Harriet Whistler, aged 97, died in 1928 (13). She left an endowment of £600 for a Basingstoke charity. Interest on the money paid the rent for the residents of four almshouses on Flaxfield Road (14). Acton’s Almshouses, at the top of Flaxfield Road, were bequeathed to the poor by James Acton in 1690. The four homes were demolished in 1955 (15).
In census returns for 1891, 1901 and 1911 the address of Harriet Portsmouth (later Whistler) was 1 New Street, Basingstoke. The house, renamed to Nos 12 and 14 Cross Street (No 14 faces New Street), is now on the English Heritage list of historic buildings (16). A photograph of the house, taken in May 2010, is below.
(1) The marriage register for St Michael’s Church, Basingstoke, records: ‘William Whistler a bachelor & Martha Cleeve a spinster both of this parish were married in this church by publication of banns this 21st day of October 1790 by me J. Williamson, curate’. The Winchester will of George Cleeve, yeoman of Basingstoke, dated 12 Jan 1811 and proved on 9 Jul 1814, mentioned his daughter Martha, ‘the wife of William Whistler of Basingstoke’ (will viewed on microfiche at the HRO).
(4) The parish register for St Michael’s Church, Basingstoke, records the baptisms of children of William and Martha Whistler as William (19 August 1791), Martha (26 July 1798), Mary (9 July 1800), George (13 August 1802) and Sarah (3 May 1804).
(5) Information kindly provided by the Odiham Society .
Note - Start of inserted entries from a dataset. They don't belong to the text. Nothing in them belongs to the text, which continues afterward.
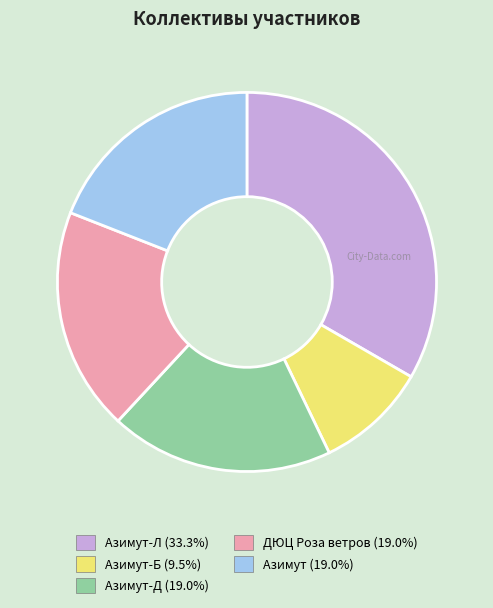

Does any single category account for the majority?

No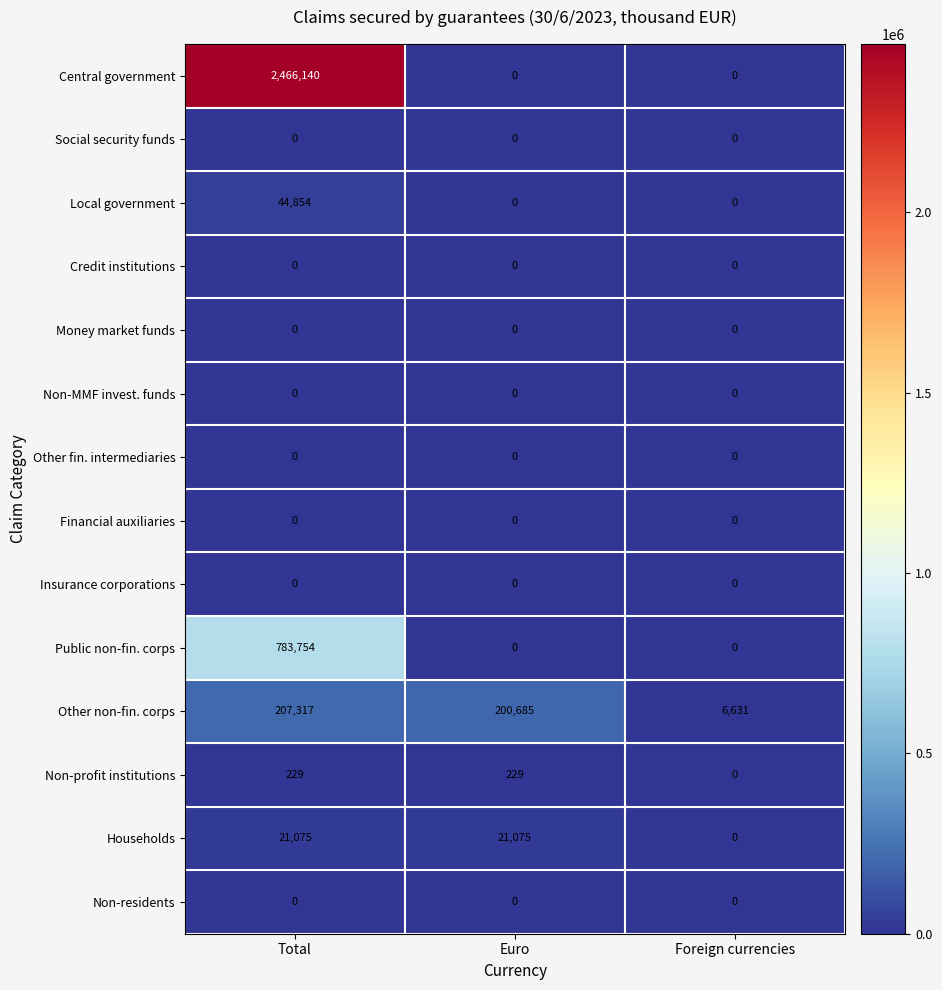

What value does the Non-profit institutions series have at Total, to the nearest 10?

230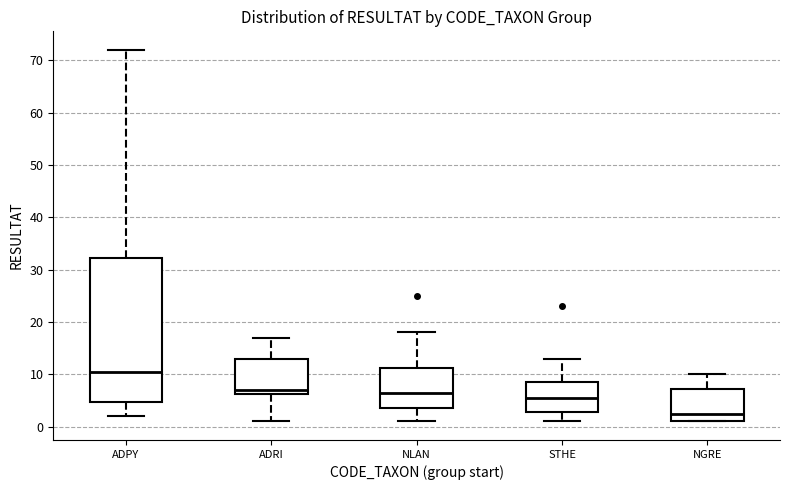

Comparing the boxes themselves (not the whiskers), which one is the tallest?

ADPY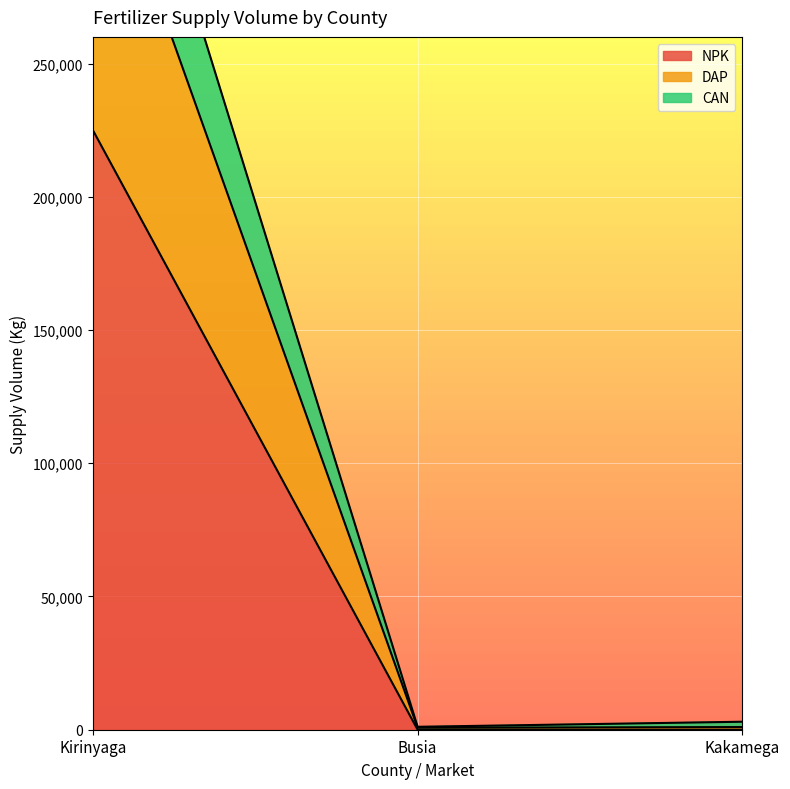

Read the NPK value at Kirinyaga.

225000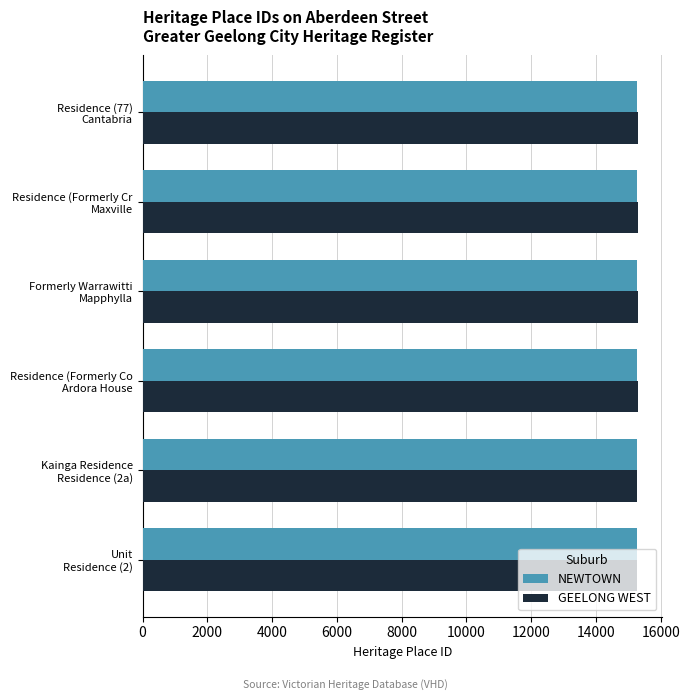

How many categories are shown in the chart?

6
(6) An informative record of the windmill
was found in documents in the HRO:
Sue Tapliss, Curator of the Willis Museum, Basingstoke, very kindly provided information in email correspondence (July 2005). A Brief Illustrated Gazetteer of Hampshire’s Windpowered Grain Mills, c1750 to the Present, produced by Hampshire County Council Museums and Archives, 2003, gives a description of the Basingstoke Windmill:
Brick tower mill, patent sails, fantail winded, 3 pair of stones. Built 1821–22. Cottage, bake-house and stables included on the one and a quarter acre site by 1828. Demolished in 1849 for the GWR railway line from Reading.A lively and well-written railway history is Christopher J. Tolley, A History of the Railways around Basingstoke (website: Basingstoke & District Railway Society ).
(7) On 17 July 1846 The London Gazette published a notice that the copartnership between William Whistler of Sevington Farm, Tichborne, Hampshire, and George Whistler of Down Grainge Farm, Basingstoke, Hampshire, was dissolved on 11 October 1845 (The London Gazette online historical archive). In the 1841 census William’s brother George Whistler was living at Down Grange Farm, Basingstoke.
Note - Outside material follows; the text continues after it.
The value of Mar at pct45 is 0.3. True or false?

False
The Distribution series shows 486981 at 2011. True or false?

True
(8) The death of Mary Whistler was registered in Jan/Feb/Mar 1848 in the district of Alresford (website: FreeBMD). This district includes Tichborne. An item in the HRO online catalogue is the administration of Mary Whistler of Tichborne, Hampshire, wife of William Whistler, Gent., date 1853 (HRO reference 1853AD/86).
(9) In the 1851 census the address of William Whistler was Corn Market, St Thomas Parish, Winchester. On 7 December 1854 the marriage register of St Maurice, Winchester, has the entry William Whistler, age 60, widower, father: William Whistler, farmer, and Maria Miles, age 55, spinster, father: Thomas Miles, carpenter; residence of both bride and groom: High Street East; witnesses: James Thorn, Ann Thorn and Agnes Thorn (photocopy from the marriage register ordered from the HRO).
(10) The will of William Whistler of Winchester, gentleman, dated 23 March 1855, was proved in the Archdeaconry Court of Winchester on 5 June 1856 (HRO). The date of William’s death was noted on the will.
(11) List of Previous Mayors of Basingstoke at the website of the Basingstoke & Deane Borough Council. Henry, the son of Edmund and Mary Portsmouth, was baptised at Eastrop, Hampshire, on 8 October 1822 (IGI).